Give everything from the line containing "genus: Ambrosia" down to the line containing "common name: Green crested lizard", both included, as a numbered list with blank lines left out.
•••
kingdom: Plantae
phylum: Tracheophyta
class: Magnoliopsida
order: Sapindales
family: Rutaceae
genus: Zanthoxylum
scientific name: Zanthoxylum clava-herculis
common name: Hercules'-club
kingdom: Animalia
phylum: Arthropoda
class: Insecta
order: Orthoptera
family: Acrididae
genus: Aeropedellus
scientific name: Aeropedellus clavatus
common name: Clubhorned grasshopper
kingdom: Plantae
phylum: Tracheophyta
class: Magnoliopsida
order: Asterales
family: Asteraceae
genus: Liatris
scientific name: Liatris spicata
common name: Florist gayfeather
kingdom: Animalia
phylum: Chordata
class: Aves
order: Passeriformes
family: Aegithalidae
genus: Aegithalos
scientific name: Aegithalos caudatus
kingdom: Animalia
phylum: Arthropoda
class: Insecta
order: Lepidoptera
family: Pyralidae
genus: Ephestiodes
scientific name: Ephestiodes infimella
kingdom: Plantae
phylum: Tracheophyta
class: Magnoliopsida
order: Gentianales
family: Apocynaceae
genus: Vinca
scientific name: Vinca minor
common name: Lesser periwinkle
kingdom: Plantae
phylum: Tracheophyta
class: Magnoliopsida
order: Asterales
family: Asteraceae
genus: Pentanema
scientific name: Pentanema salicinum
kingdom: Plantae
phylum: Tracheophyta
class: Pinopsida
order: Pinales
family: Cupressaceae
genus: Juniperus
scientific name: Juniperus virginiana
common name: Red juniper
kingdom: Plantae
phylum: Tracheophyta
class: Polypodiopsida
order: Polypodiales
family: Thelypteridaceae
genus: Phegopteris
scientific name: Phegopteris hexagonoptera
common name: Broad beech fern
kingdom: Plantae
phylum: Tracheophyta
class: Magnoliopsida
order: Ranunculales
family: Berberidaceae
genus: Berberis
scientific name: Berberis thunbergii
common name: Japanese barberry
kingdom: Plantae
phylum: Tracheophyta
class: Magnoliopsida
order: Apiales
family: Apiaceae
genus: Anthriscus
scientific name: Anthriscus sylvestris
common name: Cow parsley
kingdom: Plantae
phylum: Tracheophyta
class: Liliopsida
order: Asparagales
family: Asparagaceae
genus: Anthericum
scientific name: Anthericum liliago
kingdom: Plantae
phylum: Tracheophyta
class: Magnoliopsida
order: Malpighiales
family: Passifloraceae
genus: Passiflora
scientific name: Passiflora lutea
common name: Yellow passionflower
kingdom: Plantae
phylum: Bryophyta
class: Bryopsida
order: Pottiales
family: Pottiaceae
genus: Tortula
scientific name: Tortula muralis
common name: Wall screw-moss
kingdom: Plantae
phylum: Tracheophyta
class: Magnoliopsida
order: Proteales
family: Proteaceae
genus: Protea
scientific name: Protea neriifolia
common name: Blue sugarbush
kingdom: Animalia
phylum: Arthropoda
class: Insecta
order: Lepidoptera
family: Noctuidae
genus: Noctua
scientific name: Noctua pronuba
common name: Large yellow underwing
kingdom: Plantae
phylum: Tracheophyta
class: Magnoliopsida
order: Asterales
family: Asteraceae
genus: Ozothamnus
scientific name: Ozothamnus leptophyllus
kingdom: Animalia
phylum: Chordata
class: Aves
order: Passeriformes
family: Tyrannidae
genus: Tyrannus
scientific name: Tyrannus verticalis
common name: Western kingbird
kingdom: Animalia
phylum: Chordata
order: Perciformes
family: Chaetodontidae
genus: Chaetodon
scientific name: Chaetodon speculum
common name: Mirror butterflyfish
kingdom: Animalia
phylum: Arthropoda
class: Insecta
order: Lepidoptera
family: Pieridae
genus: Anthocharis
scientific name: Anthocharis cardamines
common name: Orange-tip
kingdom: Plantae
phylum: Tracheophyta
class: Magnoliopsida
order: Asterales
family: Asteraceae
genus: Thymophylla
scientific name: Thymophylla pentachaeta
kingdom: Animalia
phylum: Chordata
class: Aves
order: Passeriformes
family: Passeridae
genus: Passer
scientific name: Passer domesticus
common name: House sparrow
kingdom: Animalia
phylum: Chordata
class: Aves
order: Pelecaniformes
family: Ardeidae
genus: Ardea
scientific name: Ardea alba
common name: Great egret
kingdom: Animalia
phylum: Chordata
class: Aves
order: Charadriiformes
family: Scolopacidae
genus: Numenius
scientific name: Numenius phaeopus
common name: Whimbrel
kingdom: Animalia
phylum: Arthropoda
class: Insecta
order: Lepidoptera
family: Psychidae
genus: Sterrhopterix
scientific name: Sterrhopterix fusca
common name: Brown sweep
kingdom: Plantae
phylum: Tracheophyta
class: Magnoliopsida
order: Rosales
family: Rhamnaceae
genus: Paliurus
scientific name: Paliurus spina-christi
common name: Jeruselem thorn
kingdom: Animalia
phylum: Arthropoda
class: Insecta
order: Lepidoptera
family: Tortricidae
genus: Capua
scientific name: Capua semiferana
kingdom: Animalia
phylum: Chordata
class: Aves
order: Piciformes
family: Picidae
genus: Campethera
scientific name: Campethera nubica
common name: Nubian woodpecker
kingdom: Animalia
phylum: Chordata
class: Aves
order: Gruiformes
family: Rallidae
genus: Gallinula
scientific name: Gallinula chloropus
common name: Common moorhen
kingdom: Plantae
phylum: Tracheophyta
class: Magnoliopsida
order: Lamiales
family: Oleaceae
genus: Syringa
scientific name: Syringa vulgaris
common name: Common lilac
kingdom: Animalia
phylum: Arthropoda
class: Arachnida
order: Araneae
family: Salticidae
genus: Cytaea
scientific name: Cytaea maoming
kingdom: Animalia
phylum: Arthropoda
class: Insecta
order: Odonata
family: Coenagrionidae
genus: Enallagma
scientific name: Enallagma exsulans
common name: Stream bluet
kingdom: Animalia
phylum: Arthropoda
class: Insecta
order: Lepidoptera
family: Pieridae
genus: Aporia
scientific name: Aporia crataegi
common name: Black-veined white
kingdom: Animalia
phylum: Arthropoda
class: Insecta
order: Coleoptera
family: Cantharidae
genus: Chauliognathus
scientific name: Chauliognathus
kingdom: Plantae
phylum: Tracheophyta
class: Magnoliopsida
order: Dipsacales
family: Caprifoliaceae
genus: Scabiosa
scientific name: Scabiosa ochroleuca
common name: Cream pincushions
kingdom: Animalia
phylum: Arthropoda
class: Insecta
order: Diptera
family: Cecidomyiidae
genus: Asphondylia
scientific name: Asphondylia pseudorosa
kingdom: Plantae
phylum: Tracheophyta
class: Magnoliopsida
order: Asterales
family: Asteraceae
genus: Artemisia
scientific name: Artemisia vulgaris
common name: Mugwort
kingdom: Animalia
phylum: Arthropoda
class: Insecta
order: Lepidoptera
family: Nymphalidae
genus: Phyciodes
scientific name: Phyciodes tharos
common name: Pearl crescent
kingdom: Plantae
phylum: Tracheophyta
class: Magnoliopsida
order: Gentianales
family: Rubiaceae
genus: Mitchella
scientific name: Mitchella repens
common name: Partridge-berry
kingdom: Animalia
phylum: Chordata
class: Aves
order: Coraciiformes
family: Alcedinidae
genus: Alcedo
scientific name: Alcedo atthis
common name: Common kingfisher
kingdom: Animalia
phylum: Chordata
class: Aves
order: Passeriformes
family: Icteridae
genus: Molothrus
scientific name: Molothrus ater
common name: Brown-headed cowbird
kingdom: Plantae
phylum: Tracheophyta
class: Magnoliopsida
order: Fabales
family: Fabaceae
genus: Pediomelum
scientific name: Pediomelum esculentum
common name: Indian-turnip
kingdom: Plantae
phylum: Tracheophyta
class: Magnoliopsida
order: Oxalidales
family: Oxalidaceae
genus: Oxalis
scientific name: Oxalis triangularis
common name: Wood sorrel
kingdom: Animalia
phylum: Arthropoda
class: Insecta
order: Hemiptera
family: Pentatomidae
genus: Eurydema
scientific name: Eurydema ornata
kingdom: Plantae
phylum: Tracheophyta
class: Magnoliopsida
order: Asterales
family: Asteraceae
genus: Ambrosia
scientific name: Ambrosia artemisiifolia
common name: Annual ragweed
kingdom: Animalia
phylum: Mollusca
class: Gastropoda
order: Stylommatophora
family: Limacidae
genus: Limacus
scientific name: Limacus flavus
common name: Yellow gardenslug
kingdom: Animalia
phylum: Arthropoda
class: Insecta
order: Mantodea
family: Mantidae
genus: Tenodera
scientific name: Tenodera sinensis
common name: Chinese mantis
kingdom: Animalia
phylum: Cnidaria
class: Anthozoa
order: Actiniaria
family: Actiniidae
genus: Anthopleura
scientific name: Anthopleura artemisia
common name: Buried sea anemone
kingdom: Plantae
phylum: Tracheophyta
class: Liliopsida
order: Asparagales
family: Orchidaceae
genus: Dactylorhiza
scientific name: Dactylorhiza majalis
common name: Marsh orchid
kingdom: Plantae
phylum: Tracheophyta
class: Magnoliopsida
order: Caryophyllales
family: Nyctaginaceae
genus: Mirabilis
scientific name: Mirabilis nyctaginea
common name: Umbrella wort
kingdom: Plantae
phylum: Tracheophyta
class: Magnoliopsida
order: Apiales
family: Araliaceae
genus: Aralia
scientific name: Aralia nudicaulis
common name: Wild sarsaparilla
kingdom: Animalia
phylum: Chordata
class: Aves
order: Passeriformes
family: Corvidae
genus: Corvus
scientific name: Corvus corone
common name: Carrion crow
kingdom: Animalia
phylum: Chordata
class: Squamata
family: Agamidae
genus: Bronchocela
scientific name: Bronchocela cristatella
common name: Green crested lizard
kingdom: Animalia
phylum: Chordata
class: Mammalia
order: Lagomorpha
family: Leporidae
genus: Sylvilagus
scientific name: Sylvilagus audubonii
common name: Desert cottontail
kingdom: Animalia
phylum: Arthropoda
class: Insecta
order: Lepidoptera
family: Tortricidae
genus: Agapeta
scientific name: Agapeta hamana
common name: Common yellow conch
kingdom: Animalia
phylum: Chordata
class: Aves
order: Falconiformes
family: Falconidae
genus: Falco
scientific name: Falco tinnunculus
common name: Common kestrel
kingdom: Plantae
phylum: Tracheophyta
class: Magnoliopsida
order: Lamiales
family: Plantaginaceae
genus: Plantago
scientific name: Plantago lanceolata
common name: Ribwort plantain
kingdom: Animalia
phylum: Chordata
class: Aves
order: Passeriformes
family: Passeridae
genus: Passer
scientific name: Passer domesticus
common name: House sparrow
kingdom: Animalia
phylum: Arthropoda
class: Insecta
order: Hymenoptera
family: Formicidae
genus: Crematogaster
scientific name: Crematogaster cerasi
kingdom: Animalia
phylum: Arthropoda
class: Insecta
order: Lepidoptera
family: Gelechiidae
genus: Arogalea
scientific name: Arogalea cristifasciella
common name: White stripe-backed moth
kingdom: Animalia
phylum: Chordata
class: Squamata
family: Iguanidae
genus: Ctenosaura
•••
TASK SOLUTION:
1. genus: Ambrosia
2. scientific name: Ambrosia artemisiifolia
3. common name: Annual ragweed
4. kingdom: Animalia
5. phylum: Mollusca
6. class: Gastropoda
7. order: Stylommatophora
8. family: Limacidae
9. genus: Limacus
10. scientific name: Limacus flavus
11. common name: Yellow gardenslug
12. kingdom: Animalia
13. phylum: Arthropoda
14. class: Insecta
15. order: Mantodea
16. family: Mantidae
17. genus: Tenodera
18. scientific name: Tenodera sinensis
19. common name: Chinese mantis
20. kingdom: Animalia
21. phylum: Cnidaria
22. class: Anthozoa
23. order: Actiniaria
24. family: Actiniidae
25. genus: Anthopleura
26. scientific name: Anthopleura artemisia
27. common name: Buried sea anemone
28. kingdom: Plantae
29. phylum: Tracheophyta
30. class: Liliopsida
31. order: Asparagales
32. family: Orchidaceae
33. genus: Dactylorhiza
34. scientific name: Dactylorhiza majalis
35. common name: Marsh orchid
36. kingdom: Plantae
37. phylum: Tracheophyta
38. class: Magnoliopsida
39. order: Caryophyllales
40. family: Nyctaginaceae
41. genus: Mirabilis
42. scientific name: Mirabilis nyctaginea
43. common name: Umbrella wort
44. kingdom: Plantae
45. phylum: Tracheophyta
46. class: Magnoliopsida
47. order: Apiales
48. family: Araliaceae
49. genus: Aralia
50. scientific name: Aralia nudicaulis
51. common name: Wild sarsaparilla
52. kingdom: Animalia
53. phylum: Chordata
54. class: Aves
55. order: Passeriformes
56. family: Corvidae
57. genus: Corvus
58. scientific name: Corvus corone
59. common name: Carrion crow
60. kingdom: Animalia
61. phylum: Chordata
62. class: Squamata
63. family: Agamidae
64. genus: Bronchocela
65. scientific name: Bronchocela cristatella
66. common name: Green crested lizard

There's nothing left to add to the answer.